- [WHAT YOU HAVE TO DO] Print the records below exactly; all of them are needed.

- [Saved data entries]
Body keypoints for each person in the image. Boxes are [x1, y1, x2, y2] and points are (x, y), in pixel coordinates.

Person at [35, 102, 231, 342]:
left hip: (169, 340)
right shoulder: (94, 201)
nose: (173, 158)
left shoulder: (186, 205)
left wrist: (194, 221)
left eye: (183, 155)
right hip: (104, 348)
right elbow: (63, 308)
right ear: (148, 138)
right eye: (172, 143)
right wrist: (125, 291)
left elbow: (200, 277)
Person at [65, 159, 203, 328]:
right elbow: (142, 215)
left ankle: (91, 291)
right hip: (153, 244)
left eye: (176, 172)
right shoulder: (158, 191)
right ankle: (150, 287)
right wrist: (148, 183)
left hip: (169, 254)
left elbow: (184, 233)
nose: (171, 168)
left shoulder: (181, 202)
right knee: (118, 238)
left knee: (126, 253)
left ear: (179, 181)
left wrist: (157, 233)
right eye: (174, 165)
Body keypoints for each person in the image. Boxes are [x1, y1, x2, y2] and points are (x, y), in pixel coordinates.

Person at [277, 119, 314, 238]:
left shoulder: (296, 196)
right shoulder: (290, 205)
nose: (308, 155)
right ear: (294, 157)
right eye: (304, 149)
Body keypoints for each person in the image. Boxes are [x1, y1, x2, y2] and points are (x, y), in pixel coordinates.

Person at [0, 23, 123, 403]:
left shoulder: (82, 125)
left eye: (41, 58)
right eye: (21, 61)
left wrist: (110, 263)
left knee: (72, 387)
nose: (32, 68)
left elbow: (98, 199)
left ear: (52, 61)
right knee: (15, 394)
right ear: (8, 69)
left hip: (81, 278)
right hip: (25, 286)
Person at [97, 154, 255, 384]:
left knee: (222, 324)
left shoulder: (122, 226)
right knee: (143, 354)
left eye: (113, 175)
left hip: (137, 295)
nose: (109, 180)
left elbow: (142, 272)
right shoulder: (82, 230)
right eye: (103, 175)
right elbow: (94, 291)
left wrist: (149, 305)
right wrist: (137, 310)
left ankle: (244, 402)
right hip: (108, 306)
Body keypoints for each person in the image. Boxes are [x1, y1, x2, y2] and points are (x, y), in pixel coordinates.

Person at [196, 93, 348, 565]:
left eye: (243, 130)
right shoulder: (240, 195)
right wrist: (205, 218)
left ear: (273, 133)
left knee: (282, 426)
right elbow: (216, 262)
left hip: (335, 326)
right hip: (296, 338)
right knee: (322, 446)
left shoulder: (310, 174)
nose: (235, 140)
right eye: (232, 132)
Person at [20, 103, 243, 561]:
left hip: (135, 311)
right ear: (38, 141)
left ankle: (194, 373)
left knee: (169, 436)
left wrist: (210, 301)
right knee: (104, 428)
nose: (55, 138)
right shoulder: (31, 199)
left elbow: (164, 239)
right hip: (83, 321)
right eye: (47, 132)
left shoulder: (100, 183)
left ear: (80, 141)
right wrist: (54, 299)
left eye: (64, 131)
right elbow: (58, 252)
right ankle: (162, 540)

- [SOLVED EXERCISE]
Body keypoints for each person in the image. Boxes are [x1, y1, x2, y2] and points are (x, y), in pixel coordinates.

Person at [35, 102, 231, 342]:
left hip: (169, 340)
right shoulder: (94, 201)
nose: (173, 158)
left shoulder: (186, 205)
left wrist: (194, 221)
left eye: (183, 155)
right hip: (104, 348)
right elbow: (63, 308)
right ear: (148, 138)
right eye: (172, 143)
right wrist: (125, 291)
left elbow: (200, 277)
Person at [65, 159, 203, 328]:
right elbow: (142, 215)
left ankle: (91, 291)
right hip: (153, 244)
left eye: (176, 172)
right shoulder: (158, 191)
right ankle: (150, 287)
right wrist: (148, 183)
left hip: (169, 254)
left elbow: (184, 233)
nose: (171, 168)
left shoulder: (181, 202)
right knee: (118, 238)
left knee: (126, 253)
left ear: (179, 181)
left wrist: (157, 233)
right eye: (174, 165)
Body keypoints for each person in the image. Boxes are [x1, y1, x2, y2] and points are (x, y), in pixel coordinates.

Person at [277, 119, 314, 238]:
left shoulder: (296, 196)
right shoulder: (290, 205)
nose: (308, 155)
right ear: (294, 157)
right eye: (304, 149)
Body keypoints for each person in the image. Boxes are [x1, y1, x2, y2] and points are (x, y), in pixel coordinates.

Person at [0, 23, 123, 403]:
left shoulder: (82, 125)
left eye: (41, 58)
right eye: (21, 61)
left wrist: (110, 263)
left knee: (72, 387)
nose: (32, 68)
left elbow: (98, 199)
left ear: (52, 61)
right knee: (15, 394)
right ear: (8, 69)
left hip: (81, 278)
right hip: (25, 286)
Person at [97, 154, 255, 384]:
left knee: (222, 324)
left shoulder: (122, 226)
right knee: (143, 354)
left eye: (113, 175)
left hip: (137, 295)
nose: (109, 180)
left elbow: (142, 272)
right shoulder: (82, 230)
right eye: (103, 175)
right elbow: (94, 291)
left wrist: (149, 305)
right wrist: (137, 310)
left ankle: (244, 402)
right hip: (108, 306)
Body keypoints for each person in the image. Boxes are [x1, y1, x2, y2] and points are (x, y), in pixel coordinates.

Person at [196, 93, 348, 565]:
left eye: (243, 130)
right shoulder: (240, 195)
right wrist: (205, 218)
left ear: (273, 133)
left knee: (282, 426)
right elbow: (216, 262)
left hip: (335, 326)
right hip: (296, 338)
right knee: (322, 446)
left shoulder: (310, 174)
nose: (235, 140)
right eye: (232, 132)
Person at [20, 103, 243, 561]:
left hip: (135, 311)
right ear: (38, 141)
left ankle: (194, 373)
left knee: (169, 436)
left wrist: (210, 301)
right knee: (104, 428)
nose: (55, 138)
right shoulder: (31, 199)
left elbow: (164, 239)
right hip: (83, 321)
right eye: (47, 132)
left shoulder: (100, 183)
left ear: (80, 141)
right wrist: (54, 299)
left eye: (64, 131)
right elbow: (58, 252)
right ankle: (162, 540)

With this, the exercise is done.